What about caching, since disk is so slow?
  xv6 FS caches at two levels:
    Cache of disk blocks in bio.c
    Cache of active i-nodes in fs.c

Let's look at the block cache in bio.c
   block cache holds just a few recently-used blocks
   bcache at start of bio.c

FS calls bread, which calls bget
   bget looks to see if block already cached
   if present, lock (may wait) and return the block
     may wait in sleeplock until current using processes releases
     sleep lock puts caller to sleep, if already locked
   if not present, re-use an existing buffer
   b->refcnt++ prevents buf from being recycled while we're waiting
   invariant: one copy of a disk block in memory

Two levels of locking here
  bcache.lock protects the description of what's in the cache
  b->lock protects just the one buffer

Q: what is the block cache replacement policy?
   prev ... head ... next
   bget re-uses bcache.head.prev -- the "tail"
   brelse moves block to bcache.head.next

Q: is that the best replacement policy?

Q: why does it make sense to have a double copy of I/O?
   disk to buffer cache
   buffer cache to user space
   can we fix it to get better performance?

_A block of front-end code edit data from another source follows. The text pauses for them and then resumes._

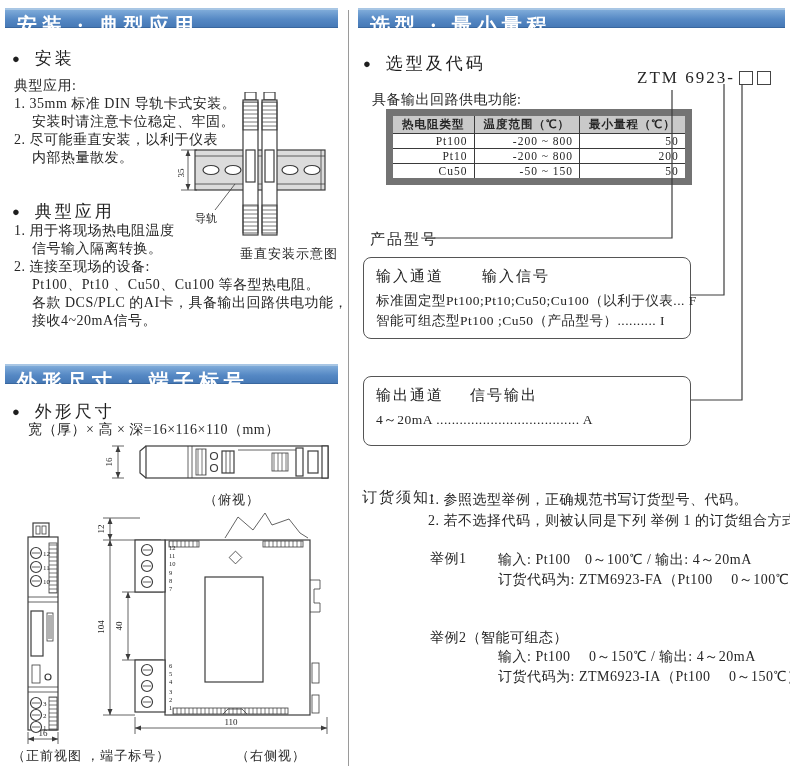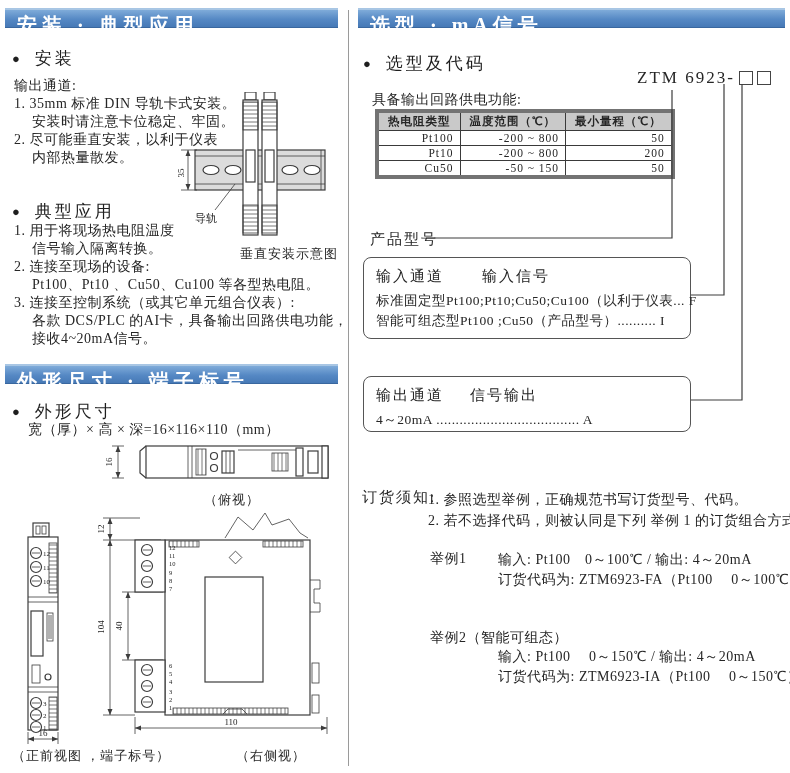--- a/index.html
+++ b/index.html
@@ -12,21 +12,21 @@
   .bullet-h{position:absolute;font-size:17px;letter-spacing:3px;color:#1e1e1e;
             display:flex;align-items:center;white-space:nowrap;}
   .bullet-h .dot{font-size:13px;margin-right:12px;}
   .txt{position:absolute;font-size:14px;letter-spacing:0.5px;line-height:18px;
        color:#262626;white-space:nowrap;}
   .lines div{white-space:nowrap;}
   .lines .indent{padding-left:18px;}
   .cap{position:absolute;font-size:13px;letter-spacing:1px;color:#262626;white-space:nowrap;}
   .divider{position:absolute;width:1px;background:#9a9a9a;}
   table.spec{position:absolute;border-collapse:collapse;font-size:11.5px;
-             border:4px solid #737373;background:#fff;}
+             border:7px solid #737373;background:#fff;margin-left:11px;}
   .spec th{background:#c9c9c9;border:1px solid #3a3a3a;font-weight:bold;
            padding:1px 9px;letter-spacing:1px;white-space:nowrap;}
   .spec td{border:1px solid #3a3a3a;text-align:right;padding:0 6px;height:14px;
            letter-spacing:1px;white-space:nowrap;}
   .obox{position:absolute;box-sizing:border-box;border:1.5px solid #555;
         border-radius:8px;background:#fff;padding:9px 12px;}
   .obox .otitle{font-size:15px;letter-spacing:2px;margin-bottom:5px;white-space:nowrap;}
   .obox .otitle .gap{display:inline-block;width:38px;}
   .obox .oline{font-size:13.5px;letter-spacing:0.5px;line-height:20px;white-space:nowrap;}
   .model{position:absolute;font-size:17px;letter-spacing:2px;display:flex;align-items:center;}
@@ -42,21 +42,21 @@
 </head>
 <body>
 
 <div class="sec-h" style="left:5px;top:8px;width:333px;">安装 · 典型应用</div>
 
 <div class="bullet-h" style="left:12px;top:47px;">
   <span class="dot">●</span>
   <span>安装</span>
 </div>
 
-<div class="txt" style="left:14px;top:77px;">输出通道:</div>
+<div class="txt" style="left:14px;top:77px;">典型应用:</div>
 
 <div class="txt lines" style="left:14px;top:95px;">
   <div>1. 35mm 标准 DIN 导轨卡式安装。</div>
   <div class="indent">安装时请注意卡位稳定、牢固。</div>
   <div>2. 尽可能垂直安装，以利于仪表</div>
   <div class="indent">内部热量散发。</div>
 </div>
 
 <svg style="left:175px;top:92px;" width="165" height="152" viewBox="0 0 165 152">
   <defs>
@@ -104,21 +104,20 @@
 <div class="bullet-h" style="left:12px;top:200px;">
   <span class="dot">●</span>
   <span>典型应用</span>
 </div>
 
 <div class="txt lines" style="left:14px;top:222px;">
   <div>1. 用于将现场热电阻温度</div>
   <div class="indent">信号输入隔离转换。</div>
   <div>2. 连接至现场的设备:</div>
   <div class="indent">Pt100、Pt10 、Cu50、Cu100 等各型热电阻。</div>
-  <div>3. 连接至控制系统（或其它单元组合仪表）:</div>
   <div class="indent">各款 DCS/PLC 的AI卡，具备输出回路供电功能，</div>
   <div class="indent">接收4~20mA信号。</div>
 </div>
 
 <div class="sec-h" style="left:5px;top:364px;width:333px;">外形尺寸 · 端子标号</div>
 
 <div class="bullet-h" style="left:12px;top:400px;">
   <span class="dot">●</span>
   <span>外形尺寸</span>
 </div>
@@ -276,21 +275,21 @@
   <line x1="232" y1="212" x2="232" y2="229" class="thin"></line>
   <line x1="40" y1="223" x2="232" y2="223" class="thin"></line>
   <polygon points="46,220.5 46,225.5 40,223" fill="#3c3c3c"></polygon>
   <polygon points="226,220.5 226,225.5 232,223" fill="#3c3c3c"></polygon>
   <text class="dimtxt" x="136" y="220" text-anchor="middle">110</text>
 </svg>
 <div class="cap" style="left:236px;top:747px;">（右侧视）</div>
 
 <div class="divider" style="left:348px;top:10px;height:756px;"></div>
 
-<div class="sec-h" style="left:358px;top:8px;width:427px;">选型 · mA信号</div>
+<div class="sec-h" style="left:358px;top:8px;width:427px;">选型 · 最小量程</div>
 
 <div class="bullet-h" style="left:363px;top:52px;">
   <span class="dot">●</span>
   <span>选型及代码</span>
 </div>
 
 <div class="model" style="left:637px;top:68px;">
   <span>ZTM 6923-</span>
   <span class="sq"></span>
   <span class="sq"></span>
@@ -334,21 +333,21 @@
 <div class="txt" style="left:370px;top:230px;letter-spacing:2px;font-size:15px;">产品型号</div>
 
 <div class="obox" style="left:363px;top:257px;width:328px;height:82px;">
   <div class="otitle">
     <span>输入通道</span><span class="gap"></span><span>输入信号</span>
   </div>
   <div class="oline">标准固定型Pt100;Pt10;Cu50;Cu100（以利于仪表... F</div>
   <div class="oline">智能可组态型Pt100 ;Cu50（产品型号）.......... I</div>
 </div>
 
-<div class="obox" style="left:363px;top:376px;width:328px;height:56px;">
+<div class="obox" style="left:363px;top:376px;width:328px;height:70px;">
   <div class="otitle">
     <span>输出通道</span><span class="gap" style="width:26px;"></span><span>信号输出</span>
   </div>
   <div class="oline">4～20mA ..................................... A</div>
 </div>
 
 <div class="txt" style="left:362px;top:488px;font-size:15px;letter-spacing:2px;">订货须知:</div>
 <div class="txt lines" style="left:428px;top:489px;line-height:21px;">
   <div>1. 参照选型举例，正确规范书写订货型号、代码。</div>
   <div>2. 若不选择代码，则被认同是下列 举例 1 的订货组合方式。</div>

Q: how much RAM should we dedicate to disk buffers?

Why bget()'s acquiresleep(&b->lock)?
  i.e. why does bget() return a locked block?

What if there are concurrent calls to ialloc?
   will they get the same inode?
   no: ialloc gets a lock on the bitmap block
   note bread / write / brelse in ialloc
   bread locks the block, perhaps waiting, and reads from disk
   brelse unlocks the block
   (similar story for allocating blocks from bitmap)

Pathname lookup
  Traverse a pathname element at the time
  Potentially many blocks involved:
    inode of top directory
    data of top directory
    inode of next-level down
    .. and so on ..
  Each one of them might result in a cache miss
    disk access are expensive
  => Allow parallel pathname lookup
    If one process blocks on disk, another process may proceed with lookup
    Challenging: unlink may happen concurrent with lookup

Let's look at namex() (kernel/fs.c)
  ilock(): locks current directory
  find next directory inode
  then unlock current directory
  another process may unlink the next inode
    but inode won't be deleted, because inode's refcnt > 0
  risk: next points to same inode as current (lookup of ".")
    unlock current before getting lock on next
    key idea: getting a reference separately from locking

Next week:
  what if the power fails mid-way through one of the operations?